The Reader's View
Change the future now
Special to The Times
Today, a most unlivable city
Gang numbers are increasing, firearms use is on the rise, and the number of convicted prisoners is growing, labeling the area and suburbs of Seattle an almost non-livable place.
In a recent study, Seattle defended its name as the 262nd most crime-ridden city out of 371 cities ranked ["St. Louis is ranked most dangerous city," Times, News, Oct. 30]. Thus, the misdemeanor rate of the Seattle area is steadily increasing, and will inevitably climb on this national poll.
Seattle Police Chief Gil Kerlikowske claims, "There is no substitute for sufficient police officers." If this is so, then why are police officials and the federal government releasing delinquents at the same time as crime rates are increasing?
Over the next five years, City Councilman Peter Steinbrueck is hoping to hire 250 new sworn officers.
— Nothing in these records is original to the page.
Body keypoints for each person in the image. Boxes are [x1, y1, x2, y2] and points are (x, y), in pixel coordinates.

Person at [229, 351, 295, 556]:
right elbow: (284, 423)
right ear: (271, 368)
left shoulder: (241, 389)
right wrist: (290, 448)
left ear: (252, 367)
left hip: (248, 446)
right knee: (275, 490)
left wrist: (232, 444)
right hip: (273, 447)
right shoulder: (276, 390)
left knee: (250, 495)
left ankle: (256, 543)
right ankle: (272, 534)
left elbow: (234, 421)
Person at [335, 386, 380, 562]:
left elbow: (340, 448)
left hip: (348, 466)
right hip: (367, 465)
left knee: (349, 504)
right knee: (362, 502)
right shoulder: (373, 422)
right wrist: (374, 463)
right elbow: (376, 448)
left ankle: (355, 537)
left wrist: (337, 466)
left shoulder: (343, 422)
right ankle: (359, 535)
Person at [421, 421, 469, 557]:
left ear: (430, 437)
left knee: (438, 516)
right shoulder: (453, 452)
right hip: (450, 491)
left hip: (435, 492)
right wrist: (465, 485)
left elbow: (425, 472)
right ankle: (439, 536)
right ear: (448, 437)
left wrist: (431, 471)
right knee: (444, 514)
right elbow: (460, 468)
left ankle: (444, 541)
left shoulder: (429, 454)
However, the crime increase is occurring here and now, and we may not have five years [to wait] for more police.
Mayor Greg Nickels and council members need to stop promising their assurance for the future, but act now before the problems are not curable any longer. Transgression is only going to become worse as debates and discussions are taking place. The council could be spending its time securing Seattle's streets rather than talking about what it is going to do in the future to prevent Seattle's crime. Therefore, action must be taken in order to cure the Seattle area of this crime epidemic.
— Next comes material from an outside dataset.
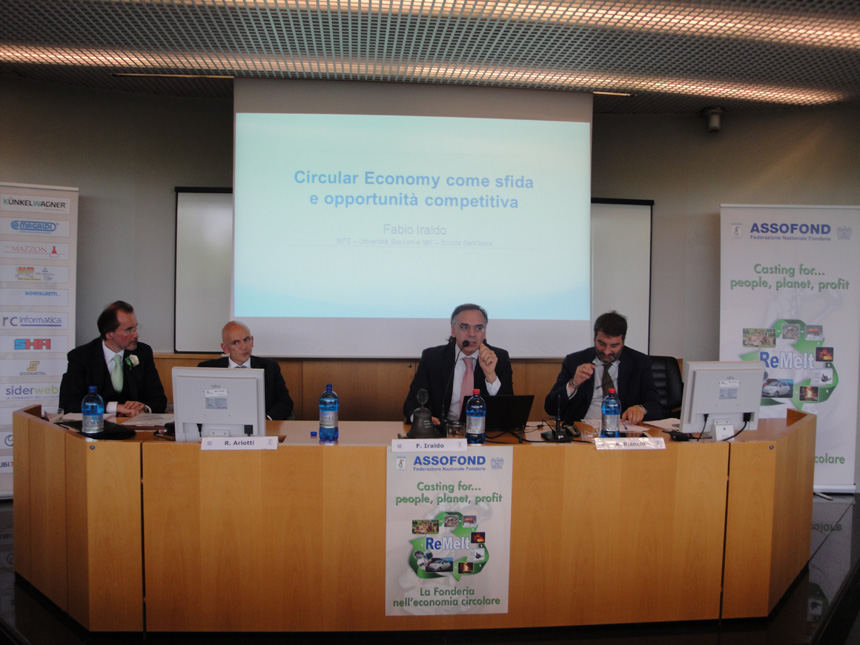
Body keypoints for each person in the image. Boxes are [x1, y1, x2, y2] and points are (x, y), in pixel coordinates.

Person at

As a student, I am extremely affected by the growing violence in my community. Students and community spectators cannot even enjoy a sporting event without hostility breaking out. At 6:15 p.m. on Oct. 27, a teen was shot across the street from Federal Way High School because of racial slurs between two different ethnic groups. At the time, a girls' soccer game and parent-teacher conferences were occurring at the school, [exposing] everyone, including students, teachers, parents and the community, to risk.
This proves it is time to take action to prevent violence for the present generation, and future families to come.
Jessika Sutcliff, 14, is a ninth-grader in Steven Hall's Social Studies class at Todd Beamer High School. She lives in Federal Way.